As he recovered from his knee replacement, he experienced pressure in his calf, which soon turned into pain, cramping, and difficulty walking. He couldn’t stop thinking about the symptoms described in HealthLoop’s educational information.

When the patient’s calf pain worsened, he double-checked the information in HealthLoop and discovered his symptoms matched the description of a deep vein thrombosis, which, if not treated, can result in a pulmonary embolism, an often-fatal condition.

He knew he needed to call 9-1-1 immediately. The physicians who cared for the patient told him that call saved his life. The man thanked his doctors and hospital administrators for using HealthLoop and said that without it he would have most likely lacked the information that prompted him to seek help.

It is customer stories like these that make me so excited about the potential of patient engagement solutions to improve health outcomes. More than just a useful tool, daily engagement with patients is an important safety measure. Without an automated system for daily engagement, care teams are much too busy to touch base regularly with patients once they are discharged from the hospital.

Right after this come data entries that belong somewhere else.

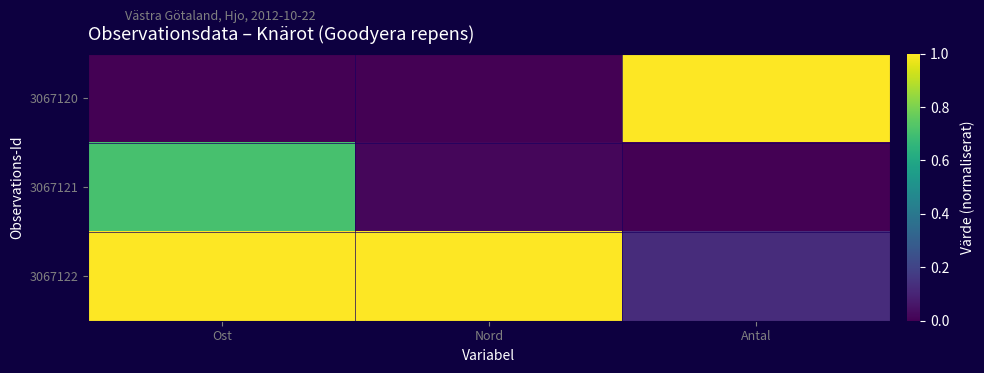

List the series in order of their overall mean, lowest first.

3067121, 3067120, 3067122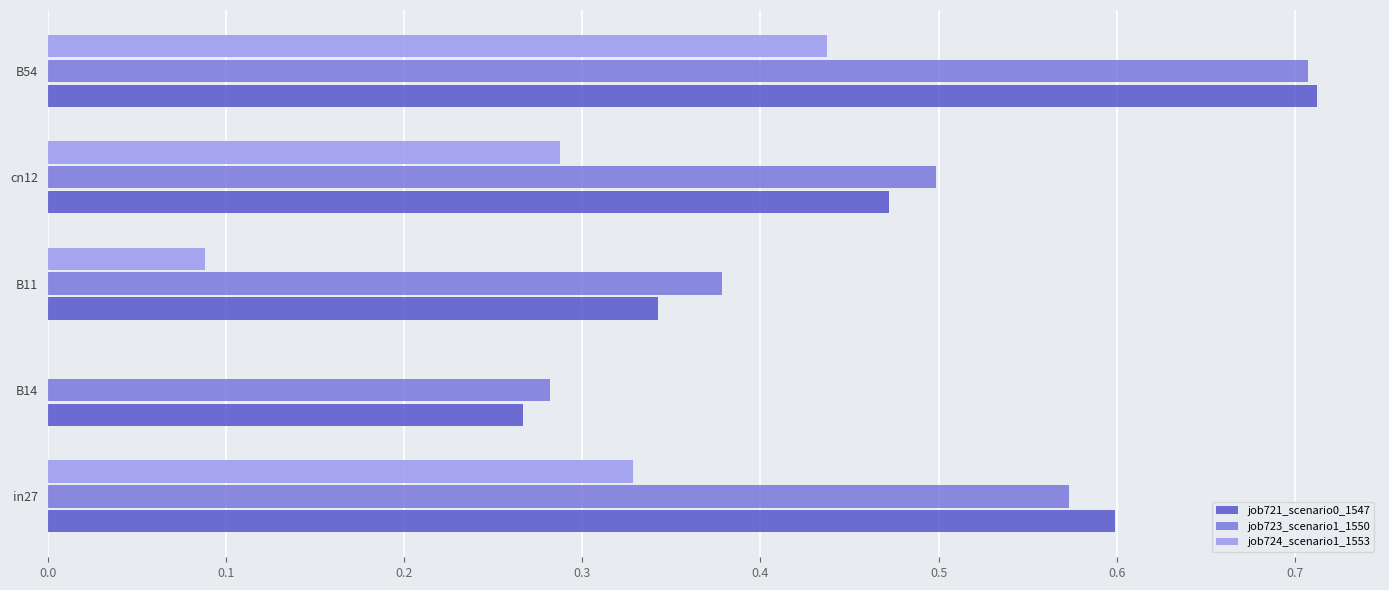

Which category has the highest value in the job723_scenario1_1550 series?

B54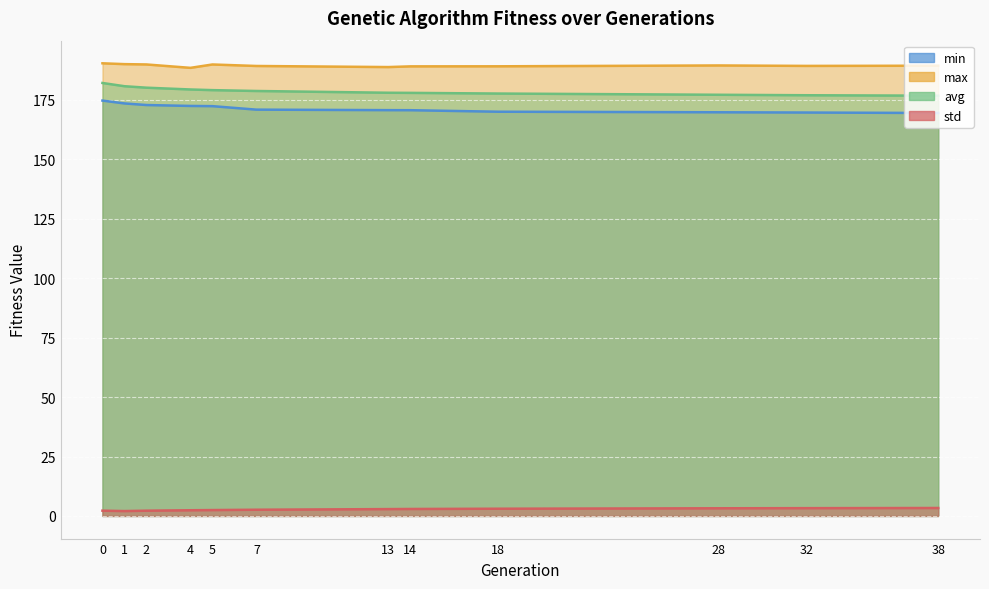

What is the approximate value of std at 7?

2.6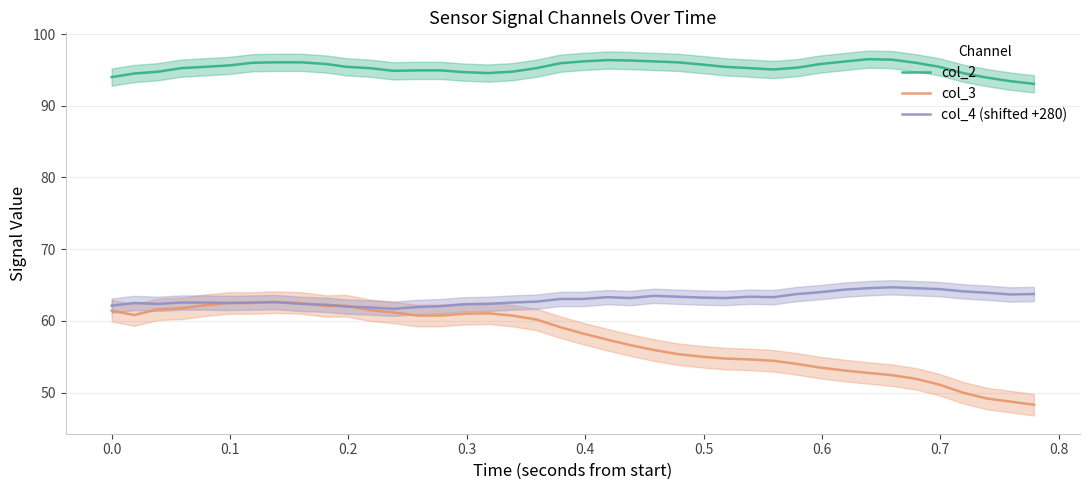

What is the minimum value for col_4 (shifted +280)?

61.7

This is an exciting time in care management and patient engagement. Hospital and health system administrators now have more options than ever for facilitating daily dialogue with patients. These solutions are beginning to take hold because they’re effective and because more and more patients expect this level of engagement with their care teams.

See you at HIMSS

Enjoy your week at HIMSS. Soak up the vendor booths, educational sessions, elevator pitches, and after-hours events. Score more swag than your purse or pockets could ever hold. But remember to keep your patients at the top of your agenda.